App Reviews: Iron Man 3, The Nightjar, Touchfit: George St-Pierre

Iron Man 3: The Official Game



The Temple Run series broke industry records by challenging you to keep running through a jungle. Iron Man 3 takes that same challenge to the skies. Using simple tilt-and-swipe controls you must dodge, bank, and shoot your way through an endless assault of jets, drones, missiles, and armored bad guys.


The graphics are red-hot amazing. They include a detailed 3D model of Iron Man that is worth downloading just for a look at alone. As you unlock speed upgrades and new armor suits, the game’s chase takes on a sense of acceleration that you’ll feel in the seat of your pants.

To distance itself from Temple Run (which is made by different people) Iron Man 3 includes brief shooting sequences, boss battles, and quests. Every day there’s one special quest that will bring in a super villain or challenge as a special goal. You never stop flying, but these little change-ups help bring some sense of story or plot.


The game uses the dreaded Free-To-Play system which means the game will be delayed while armor suits are repaired or upgraded. You can skip these by using “Stark Credits” which are sold in bundles up to $99.99. If you have kids interested in playing this game, make sure to switch off in-app purchases to avoid these costs.

The Nightjar



Benedict Cumberbatch (Star Trek, Sherlock) stars in this audio-only game about a derelict spaceship drifting towards the pull of a black hole. His task is to be the guiding voice to you, the ship’s lone survivor. With a pair of headphones you can hear sounds around you matched to specific directions; a sensor beeping ahead and to your right, some severed cables sparking dangerously behind and to the left, the reverberating steps of your feet on cold metal below, and well, perhaps something rather nasty salivating its chops behind you.

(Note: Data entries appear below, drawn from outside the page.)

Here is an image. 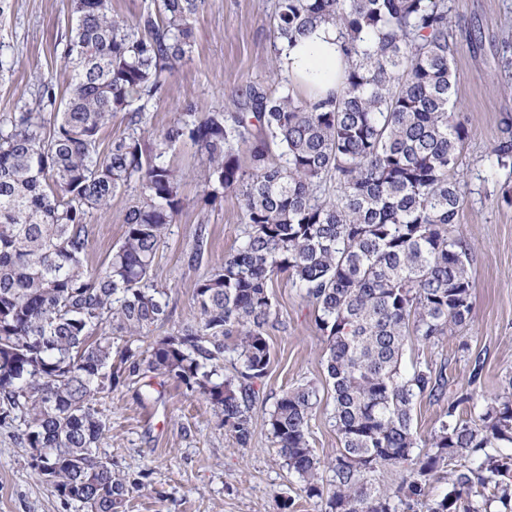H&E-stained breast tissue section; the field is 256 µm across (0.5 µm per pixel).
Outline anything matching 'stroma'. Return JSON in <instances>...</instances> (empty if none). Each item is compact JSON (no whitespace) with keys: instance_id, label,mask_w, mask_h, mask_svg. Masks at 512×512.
<instances>
[{"instance_id":"35a3bbf8","label":"stroma","mask_w":512,"mask_h":512,"mask_svg":"<svg viewBox=\"0 0 512 512\" xmlns=\"http://www.w3.org/2000/svg\"><path fill=\"white\" fill-rule=\"evenodd\" d=\"M274 0H206L193 24L195 48L168 75L160 95L145 110L146 137H154L181 112H232L250 86L274 81ZM461 18L450 35L459 106L469 117L459 175L470 192L457 229L473 254V318L458 335L426 348L409 342L404 358L424 355L447 365L450 382L467 383L480 366L479 394L502 392L512 378V179L491 167L490 151L503 115L512 114V90L495 70V48L512 35V0H454ZM69 0H10L0 16V117L34 106L39 89L51 83L57 95L69 89L70 70L61 42L71 26ZM180 177L185 207L170 226L151 278L166 288L170 315L157 335L195 323L197 282L235 245L242 214L234 193L201 204L202 166L190 140L165 156ZM135 198L127 190L109 206L91 211L89 267L101 268L124 233L123 218ZM209 229L208 262L191 267L186 254L195 228ZM275 315L267 330L272 358L255 384L254 434L247 446L218 426L209 402L167 377L122 381L100 400L109 425L99 452L124 475L129 492L117 512H323L324 502L306 498L268 433L266 418L282 391L307 381L319 390L310 422L311 445L320 459L334 456L340 440L334 426L333 390L324 366L325 338L313 306L285 273L269 282ZM20 422L0 423V512H70L28 465Z\"/></svg>"}]
</instances>
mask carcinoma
Wrapping results in <instances>:
<instances>
[{"label": "carcinoma", "instance_id": "cac0c4a2", "mask_svg": "<svg viewBox=\"0 0 512 512\" xmlns=\"http://www.w3.org/2000/svg\"><path fill=\"white\" fill-rule=\"evenodd\" d=\"M204 2L158 0L130 24L111 0H71L68 96L59 103L44 84L36 106L0 120V420L22 422L29 467L81 512H115L127 493L99 455L109 427L96 406L124 377L176 380L249 444L254 383L271 360L269 280L286 272L326 337L341 444L322 462L310 443L316 388L283 391L267 426L305 496L323 498L325 468L328 512H512V392L488 399L461 386L449 400L446 364L402 366L409 341L433 346L473 313V256L456 230L469 129L455 99L451 0H275L278 53L322 22L339 27L340 92L311 102L254 86L238 111L185 112L149 141L146 104L193 53ZM494 60L512 67V39ZM119 112L126 128L101 152ZM185 138L204 166L202 201L235 193L242 230L196 287L199 322L142 350L131 338L168 317L150 270L184 207L164 155ZM491 155L511 176L509 116ZM133 185L122 241L88 267L86 215ZM208 236L197 225L189 265L202 263ZM226 362L236 375L224 376ZM424 397L447 402L425 443L413 426ZM387 465L403 468L393 488L376 479ZM441 480L446 492L430 497Z\"/></svg>", "mask_w": 512, "mask_h": 512}]
</instances>
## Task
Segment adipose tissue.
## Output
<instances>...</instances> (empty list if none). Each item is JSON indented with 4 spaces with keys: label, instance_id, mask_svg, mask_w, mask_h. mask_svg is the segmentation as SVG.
Wrapping results in <instances>:
<instances>
[{
    "label": "adipose tissue",
    "instance_id": "obj_1",
    "mask_svg": "<svg viewBox=\"0 0 512 512\" xmlns=\"http://www.w3.org/2000/svg\"><path fill=\"white\" fill-rule=\"evenodd\" d=\"M343 61L338 30L329 23L319 24L282 54L284 72L298 91L314 101L338 90L337 72Z\"/></svg>",
    "mask_w": 512,
    "mask_h": 512
}]
</instances>
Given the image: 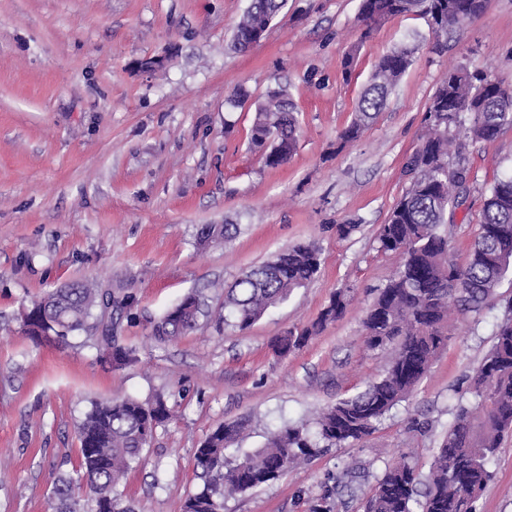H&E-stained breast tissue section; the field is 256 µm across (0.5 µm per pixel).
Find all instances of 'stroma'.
<instances>
[{
  "mask_svg": "<svg viewBox=\"0 0 512 512\" xmlns=\"http://www.w3.org/2000/svg\"><path fill=\"white\" fill-rule=\"evenodd\" d=\"M249 0H0V512H50L57 476L76 463L77 427L92 402L162 396L174 417L119 484L134 512H181L201 485L195 452L219 425L249 418L244 447L379 378L390 351L363 343L362 320L399 258L377 234L406 192L404 164L448 68L463 64L512 85V0H485L464 28L435 36L414 14L360 41L359 0H287L264 38L231 47ZM418 37L412 64L374 123L340 144L380 58ZM361 43L352 73L343 60ZM166 56L147 72L141 61ZM286 88L300 138L281 166L251 150L254 111ZM244 93V101L229 106ZM477 179L447 224L458 263L479 232L484 190L512 171V128L467 146ZM235 225L231 238L205 237ZM354 225L340 238V225ZM321 249L305 287L251 328L225 327L224 287L297 243ZM90 280L130 303L112 315V344L136 349L116 367L98 329L65 346L39 345L23 327L44 291ZM339 290L342 317L301 350L278 356L272 340L314 321ZM207 304L197 328L168 341L155 324L188 293ZM512 317V276L480 314L459 313L447 346L415 393L377 431L328 448L270 484L226 500L224 512H310L345 468L350 486L332 512L361 503L386 464L412 455L428 473L458 398ZM478 512H512V433L490 464Z\"/></svg>",
  "mask_w": 512,
  "mask_h": 512,
  "instance_id": "stroma-1",
  "label": "stroma"
}]
</instances>
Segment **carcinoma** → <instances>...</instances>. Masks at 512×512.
I'll return each instance as SVG.
<instances>
[{
	"label": "carcinoma",
	"instance_id": "cac0c4a2",
	"mask_svg": "<svg viewBox=\"0 0 512 512\" xmlns=\"http://www.w3.org/2000/svg\"><path fill=\"white\" fill-rule=\"evenodd\" d=\"M285 0H251L235 32L234 48L248 50L257 31L269 28ZM484 0H361L360 40L383 22L400 15L427 19L436 34L478 16ZM418 45L404 43L384 55L360 95L351 123L340 134L343 142L358 139L383 108L387 96L411 65ZM488 84V78L460 64L448 70L437 86L424 117L420 147L406 161L409 188L380 226V249L392 252L399 265L378 289L363 319L364 343L372 350H392L377 381L353 397L322 412L315 427L285 424L260 448L239 446L249 421L239 419L217 427L196 450L199 491L187 497L183 512H224V500L267 485L288 467L309 459L321 448L342 447L371 435L376 425L409 397L448 341L452 307L481 313L497 288L512 273V264L489 260L500 243L512 245V176L496 179L485 192L480 232L469 259L459 264L448 236L440 231L446 215L460 207L470 180L464 141L495 142L512 127V93ZM298 141L294 106L283 89H273L255 108L250 144L263 152L265 164L278 167L292 157ZM321 265V250L297 244L274 253L238 278L224 292V325L244 331L274 305L310 282ZM90 281L71 283L46 292L27 308L37 327L31 337L49 345L68 342L85 327L97 309L112 301ZM347 295L338 291L309 326L293 328L275 339L286 355L346 311ZM203 312L200 295L190 293L155 324L153 336L166 341L193 331ZM112 328L102 330L107 359L115 366L138 362L136 350L112 346ZM470 399L459 404L448 432L421 476L403 456L376 477L366 512H476V502L492 479L490 460L505 432L512 430V319L501 323L493 345L473 371ZM170 418L165 400L147 402L114 398L95 402L78 426V459L73 474L61 475L52 490L53 512H133L117 485L138 463L157 427ZM85 482L90 495L80 503L74 484Z\"/></svg>",
	"mask_w": 512,
	"mask_h": 512
}]
</instances>
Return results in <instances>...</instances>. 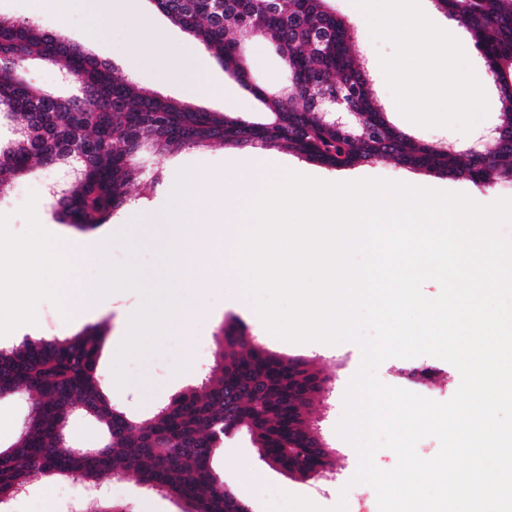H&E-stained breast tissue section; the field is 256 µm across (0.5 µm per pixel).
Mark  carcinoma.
I'll use <instances>...</instances> for the list:
<instances>
[{
	"instance_id": "1",
	"label": "carcinoma",
	"mask_w": 512,
	"mask_h": 512,
	"mask_svg": "<svg viewBox=\"0 0 512 512\" xmlns=\"http://www.w3.org/2000/svg\"><path fill=\"white\" fill-rule=\"evenodd\" d=\"M199 41L213 60L265 104L262 121L208 112L145 92L80 45L33 20L0 17V188L44 167L78 175L50 200L56 221L80 231L105 223L130 201L135 160L159 159L170 147L212 144L279 148L335 169L392 159L409 168L486 185L512 182V0H433L471 36L501 102L499 139L484 153L425 143L394 126L378 104L367 66L352 46L356 26L331 0H153ZM271 40L288 84L271 93L252 82L244 48ZM34 61L50 63L73 83L68 96L32 84ZM340 95L351 122L336 126L320 97ZM157 168L142 174L141 195L161 190ZM98 331L0 345V398L21 397L29 410L17 439L0 448V506L29 478H69L96 488L125 472L170 495L183 512H244L245 504L215 473L224 438L246 430L259 458L306 479L336 460L318 447L308 408L324 391L305 363L272 353L242 336H225L201 389H188L138 421L112 407L99 370ZM101 425L106 443L94 455L63 445L74 412Z\"/></svg>"
}]
</instances>
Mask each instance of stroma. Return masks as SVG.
<instances>
[{
	"instance_id": "1",
	"label": "stroma",
	"mask_w": 512,
	"mask_h": 512,
	"mask_svg": "<svg viewBox=\"0 0 512 512\" xmlns=\"http://www.w3.org/2000/svg\"><path fill=\"white\" fill-rule=\"evenodd\" d=\"M332 6L337 15L361 26L356 50L361 59L372 67L374 94L391 122L427 143L445 141L463 145L471 142V134L444 127H421L405 119L397 109L381 69L374 66L380 54L391 53V45L372 38L370 31L365 28L367 20L362 17L354 0H332ZM33 16L37 17L46 30L60 33L80 44L87 52L110 63L118 74L134 80L143 89L213 112L237 114L253 121L265 117L259 103L247 95L218 64H211L207 73L190 78L185 76L178 65H162L153 54L139 50L128 16L122 8H113L107 26L98 34L84 15H71L67 23L62 25L51 12L35 13L32 0H0V17L23 19ZM97 34L102 37L98 44L92 41ZM248 65L254 81L262 85L278 88L286 82L282 58L270 42L258 41L250 45ZM211 83L223 85V95L205 96L204 91ZM232 157L243 163L252 162L258 157L264 158L266 169L271 174L289 169L329 182L380 178L461 192L481 204L499 198H512V182L498 181L479 187L462 179L430 175L388 159L334 170L284 148L261 152L255 148L216 145L170 151L159 163L164 180L163 190L149 199H133L125 209L108 220L112 229L109 249L111 258L121 263L132 256L122 242L123 236H130L137 250L133 256L143 265L144 271L141 289L115 291V309L95 321L104 333L99 353L102 374H109L113 369L118 349L128 332V312L141 307L143 289L153 287L158 280L168 225L166 209L171 187L179 172L184 169L191 173L223 170ZM61 174L58 168L43 169L33 177L14 181L0 194V213L9 215L12 232H22L26 226L18 210L27 201L30 192L40 191L42 184L54 182ZM178 287L181 296H202L205 313L183 327L165 332L163 353L128 362L130 381L123 387L107 391L112 405L131 417L141 420L149 418L175 394L200 385L205 372L209 371L215 361L222 328L231 323L241 325L245 338L254 340L271 352L303 359L325 378V391L314 401L310 420L317 435L336 458L337 475L335 480L318 482L288 477L281 469L259 458L248 433L243 430L225 438L223 448L214 459L215 471L223 475L225 483L241 498L246 496L254 478L262 479L261 499L250 503V512H267L268 501L276 498L282 490L314 499L318 506L326 510L342 502L346 505V512H359L363 507L368 512H378L375 489L371 485L352 481L358 467L355 449L335 432L344 411V393L360 366L359 347L350 342L335 345L316 342L295 344L274 337L261 322L251 318L253 301L245 293L241 278L235 271L226 274L223 283L215 288L202 289L197 283L183 281L179 282ZM78 332V327L63 325L59 310L51 302L44 301L39 305V321L36 325L20 326L11 334L0 337V344H16L27 337L65 338ZM107 495L112 501L124 504L127 512H182L179 501L147 490L130 473L113 478L107 485ZM97 507L96 498L77 497L73 481L57 479L50 482L39 476L30 481L25 493L13 500L11 512H96Z\"/></svg>"
}]
</instances>
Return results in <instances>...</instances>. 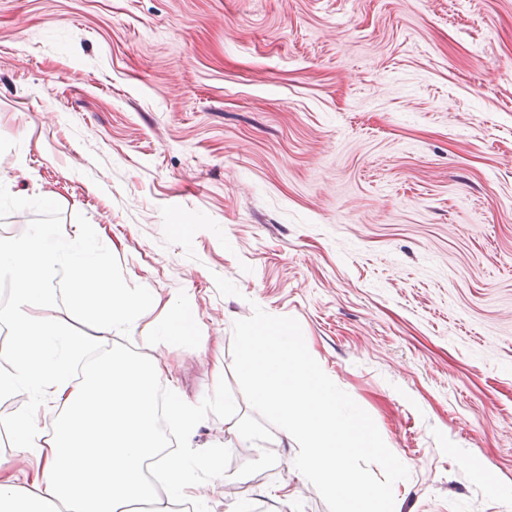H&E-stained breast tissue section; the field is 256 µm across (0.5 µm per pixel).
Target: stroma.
<instances>
[{"mask_svg": "<svg viewBox=\"0 0 512 512\" xmlns=\"http://www.w3.org/2000/svg\"><path fill=\"white\" fill-rule=\"evenodd\" d=\"M0 171V236L105 228L191 301L193 335L143 345L155 309L91 356L176 357L208 512H328L234 428L257 306L408 468L395 512H512V0H0Z\"/></svg>", "mask_w": 512, "mask_h": 512, "instance_id": "1", "label": "stroma"}]
</instances>
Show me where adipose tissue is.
<instances>
[{
    "instance_id": "1",
    "label": "adipose tissue",
    "mask_w": 512,
    "mask_h": 512,
    "mask_svg": "<svg viewBox=\"0 0 512 512\" xmlns=\"http://www.w3.org/2000/svg\"><path fill=\"white\" fill-rule=\"evenodd\" d=\"M64 277L73 317L88 326L83 336L45 319L51 288ZM0 280L11 300L0 323L13 339V362L0 370V400L24 393L27 411L11 422L13 454L27 465L16 473L0 460V512H141L157 493L148 463L162 469L169 498L198 508L194 468H211L206 453L160 454L156 359L135 360L111 352L75 375L74 366L109 332H135L143 316L164 306L162 337L195 331L196 314L182 303H161L146 286H129L101 253L97 233L49 245L41 232L0 238ZM51 415L50 429L39 426Z\"/></svg>"
}]
</instances>
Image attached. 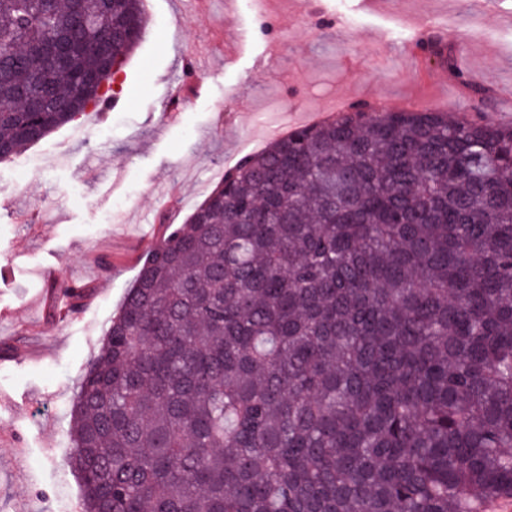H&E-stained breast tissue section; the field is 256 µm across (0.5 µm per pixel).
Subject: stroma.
<instances>
[{"label": "stroma", "instance_id": "obj_1", "mask_svg": "<svg viewBox=\"0 0 512 512\" xmlns=\"http://www.w3.org/2000/svg\"><path fill=\"white\" fill-rule=\"evenodd\" d=\"M145 11L116 107L33 145L38 171L0 161V268L11 270L0 283V392L16 401L0 409V512H82L69 464L79 379L164 224L186 223L271 143L270 129L336 116L341 99L512 127V0H267L261 13L245 0H149ZM198 79L204 94L163 121ZM47 265L90 289L61 319L46 306Z\"/></svg>", "mask_w": 512, "mask_h": 512}]
</instances>
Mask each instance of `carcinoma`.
Returning a JSON list of instances; mask_svg holds the SVG:
<instances>
[{"instance_id":"1","label":"carcinoma","mask_w":512,"mask_h":512,"mask_svg":"<svg viewBox=\"0 0 512 512\" xmlns=\"http://www.w3.org/2000/svg\"><path fill=\"white\" fill-rule=\"evenodd\" d=\"M143 0H0V160L112 101ZM61 37L64 67L41 48ZM84 512H480L512 496V128L342 112L144 257L72 409Z\"/></svg>"}]
</instances>
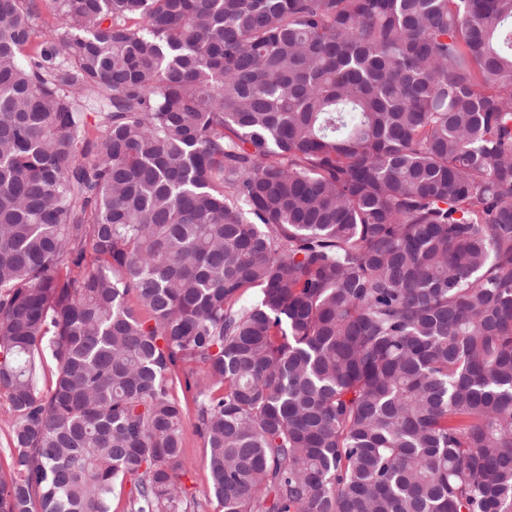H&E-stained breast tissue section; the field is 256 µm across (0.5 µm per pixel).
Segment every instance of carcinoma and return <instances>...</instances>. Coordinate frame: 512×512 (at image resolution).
<instances>
[{"instance_id":"carcinoma-1","label":"carcinoma","mask_w":512,"mask_h":512,"mask_svg":"<svg viewBox=\"0 0 512 512\" xmlns=\"http://www.w3.org/2000/svg\"><path fill=\"white\" fill-rule=\"evenodd\" d=\"M50 8L0 0V512H182L179 361L220 512H512V0ZM10 422L11 415L9 404L5 395H0V466L8 469L10 459L8 449L10 445Z\"/></svg>"}]
</instances>
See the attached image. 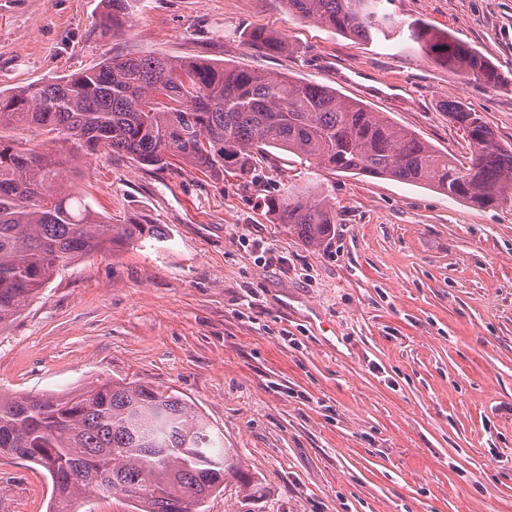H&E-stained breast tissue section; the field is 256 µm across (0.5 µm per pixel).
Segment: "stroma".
Masks as SVG:
<instances>
[{
  "mask_svg": "<svg viewBox=\"0 0 512 512\" xmlns=\"http://www.w3.org/2000/svg\"><path fill=\"white\" fill-rule=\"evenodd\" d=\"M471 45L504 82L483 88L411 43H364L284 0H0V92L111 55L167 54L328 85L447 151L461 99L512 145V0H392ZM281 37L282 53L249 32ZM347 82H339L338 74ZM267 181L164 169L101 152L66 168L110 223L159 224L158 248L73 261L0 332V394L143 381L186 399L234 449L207 512H512V197L479 207L424 185L302 164ZM320 180L336 210L318 249L269 213L280 182ZM40 469L0 457V512H47ZM107 3V11L102 19L101 32L108 33L118 31L124 26L129 0H104ZM247 39L251 45L263 49L268 54L279 53L285 49V43L279 36L263 30L249 33Z\"/></svg>",
  "mask_w": 512,
  "mask_h": 512,
  "instance_id": "obj_1",
  "label": "stroma"
}]
</instances>
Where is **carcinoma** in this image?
Listing matches in <instances>:
<instances>
[{
    "mask_svg": "<svg viewBox=\"0 0 512 512\" xmlns=\"http://www.w3.org/2000/svg\"><path fill=\"white\" fill-rule=\"evenodd\" d=\"M101 32L124 26L129 0H106ZM288 11L371 43L407 37L440 65L494 88L496 67L473 47L422 20L403 24L390 0H285ZM268 54L283 40L256 30ZM441 108L460 126L470 158L462 163L414 132L336 89L245 67L178 61L164 55L109 56L59 80L0 93V327L15 320L60 267L117 245L145 247L169 235L158 224H111L63 182L66 159L17 139L40 128L68 155L123 153L163 169L178 156L203 172L262 179L272 150L333 173L427 185L479 206L512 194V145L463 102ZM278 223L308 246L331 238L336 211L318 186L282 184L267 199ZM209 422L184 398L138 381H96L64 394L0 395V455L44 469L49 512H78L81 494H119L138 512H202L229 477L250 483L217 444ZM108 478V492L101 479Z\"/></svg>",
    "mask_w": 512,
    "mask_h": 512,
    "instance_id": "carcinoma-1",
    "label": "carcinoma"
}]
</instances>
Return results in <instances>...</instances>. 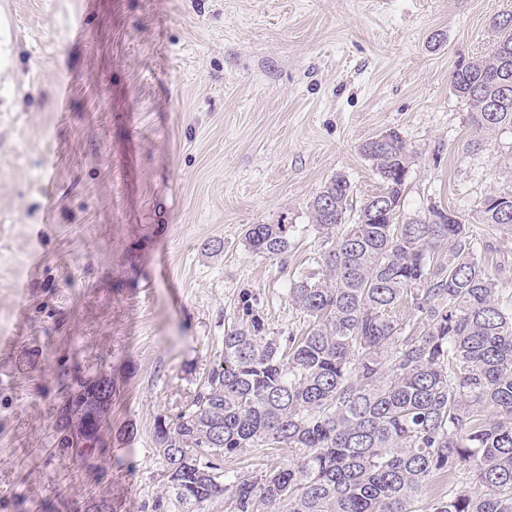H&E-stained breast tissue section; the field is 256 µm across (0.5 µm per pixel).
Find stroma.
Masks as SVG:
<instances>
[{
    "instance_id": "stroma-1",
    "label": "stroma",
    "mask_w": 512,
    "mask_h": 512,
    "mask_svg": "<svg viewBox=\"0 0 512 512\" xmlns=\"http://www.w3.org/2000/svg\"><path fill=\"white\" fill-rule=\"evenodd\" d=\"M512 0H0V512H74L95 497L154 512V434L245 325L243 293L281 336L322 266L310 203L336 174L355 201L381 180L361 153L397 132L415 155L401 212L476 221L512 191V127L476 132L452 87ZM292 224L286 259L247 225ZM512 304V234L484 228ZM117 395L105 450L59 454L71 379Z\"/></svg>"
}]
</instances>
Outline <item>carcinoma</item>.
<instances>
[{
  "instance_id": "1",
  "label": "carcinoma",
  "mask_w": 512,
  "mask_h": 512,
  "mask_svg": "<svg viewBox=\"0 0 512 512\" xmlns=\"http://www.w3.org/2000/svg\"><path fill=\"white\" fill-rule=\"evenodd\" d=\"M487 54L452 84L470 120L489 135L512 127V106L487 111L497 95L487 75L512 79V25L497 27ZM361 152L395 206L390 216L353 209L345 176L311 202L324 233L323 268L291 281L289 302L307 317L299 336H268L250 325L224 332V365L210 371L190 405L158 422L168 498L181 512L224 499L231 512H512V307L470 225L404 217L401 200L413 154L396 133ZM512 202L495 191L478 221L512 231ZM292 224H250L244 245L282 257L296 247ZM101 376L66 388L57 448L77 461L96 454L111 407L97 401ZM287 448L288 460L229 480L224 457L248 448ZM440 474L448 491L420 496Z\"/></svg>"
}]
</instances>
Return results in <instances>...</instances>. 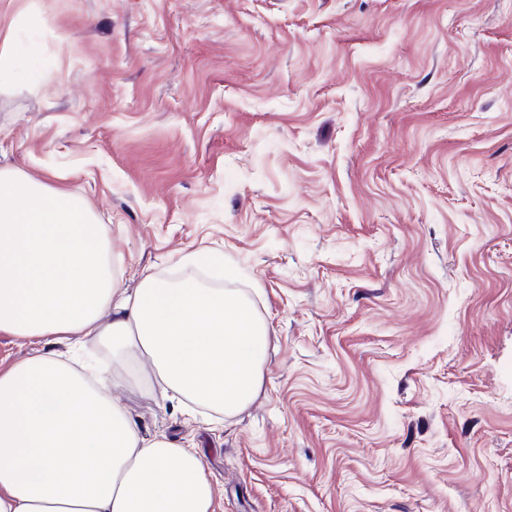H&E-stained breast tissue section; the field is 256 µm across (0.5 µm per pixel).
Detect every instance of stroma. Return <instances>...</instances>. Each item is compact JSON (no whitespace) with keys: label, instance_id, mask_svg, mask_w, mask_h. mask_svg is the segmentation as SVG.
<instances>
[{"label":"stroma","instance_id":"1","mask_svg":"<svg viewBox=\"0 0 512 512\" xmlns=\"http://www.w3.org/2000/svg\"><path fill=\"white\" fill-rule=\"evenodd\" d=\"M10 27L42 79L0 85V164L83 197L127 287L269 326L235 416L112 390L214 512H512V0H0Z\"/></svg>","mask_w":512,"mask_h":512}]
</instances>
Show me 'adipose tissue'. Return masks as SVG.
<instances>
[{
	"mask_svg": "<svg viewBox=\"0 0 512 512\" xmlns=\"http://www.w3.org/2000/svg\"><path fill=\"white\" fill-rule=\"evenodd\" d=\"M0 334L35 347L0 369V512H214L198 449L144 436L110 390L141 377L187 408L246 409L269 328L243 292L150 270L126 287L83 199L0 166Z\"/></svg>",
	"mask_w": 512,
	"mask_h": 512,
	"instance_id": "adipose-tissue-1",
	"label": "adipose tissue"
}]
</instances>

This being a space thriller, you quickly learn that the danger isn’t that you’re alone on a derelict space ship, but that you’re very much NOT alone.


Swiping the screen lets you turn your head to focus on noises while tapping it lets you take steps towards them. How fast you tap the screen translates to how fast you move. Sometimes you’ll need to sneak quietly past ominous things, sometimes you’ll need to run for your life.

The Nightjar is masterful in creating different soundscapes, of giving you the sense you’re walking on solid floors or slipping along gooey sludge, of entering rooms that are large and spacious to small areas that are claustrophobic. There are ladders to climb and tools to use, all so convincing you’ll be amazed at what you can do when you can’t see a thing.


Cumberbatch brings a great deal of enjoyment to his role as the whispering voice in your ear. He feeds you one set of information while the ship’s computer delivers another and the game finds both humour and suspense in playing the two voices against each other.

Like all video games there are levels that can be tricky to get through, and it’s easy to feel extra frustrated at playing blind, but it’s worth pushing through because you are in good hands and the adventure is heart-pounding fun right to the end.

Touchfit: GSP



MMA Champion George St-Pierre and leading app designers Zolmo have created a home fitness app that uses instructional videos to monitor and adapt to your needs. You feed it your workout results and in response it selects an exercise from its library of 500 videos to match. If you find you’re not quite ready to tackle push-ups, for example, the app will respond by directing you toward assisted push-ups instead.


With just an empty space for him to work barefoot in, George St-Pierre does an admirable job of demonstrating each exercise, making it easy to follow while avoiding the need for special equipment. His clips are streamed with no option for download, so although the app promotes its use anywhere, you’ll need a place with Wi-Fi access.

There’s no fighting focus, it’s about strength, agility, injury recovery, and nutrition. What could have been very intimidating given St-Pierre’s discipline comes off as very approachable instead.


Encouragement comes in the form of statistics and velocity graphics aimed at helping you understand the benefits of each specific exercise and the gain of finding a routine.

Most interactive fitness programs lead with routines aimed at women. They focus on aerobics, yoga, and a slimming of the legs and posterior. Exercises aimed at strength, agility, and tighter stomachs for men tend to find their way in as an afterthought if at all. A really good fitness app for men has been sorely needed for a while and Touchfit meets that need well. Way to go, George.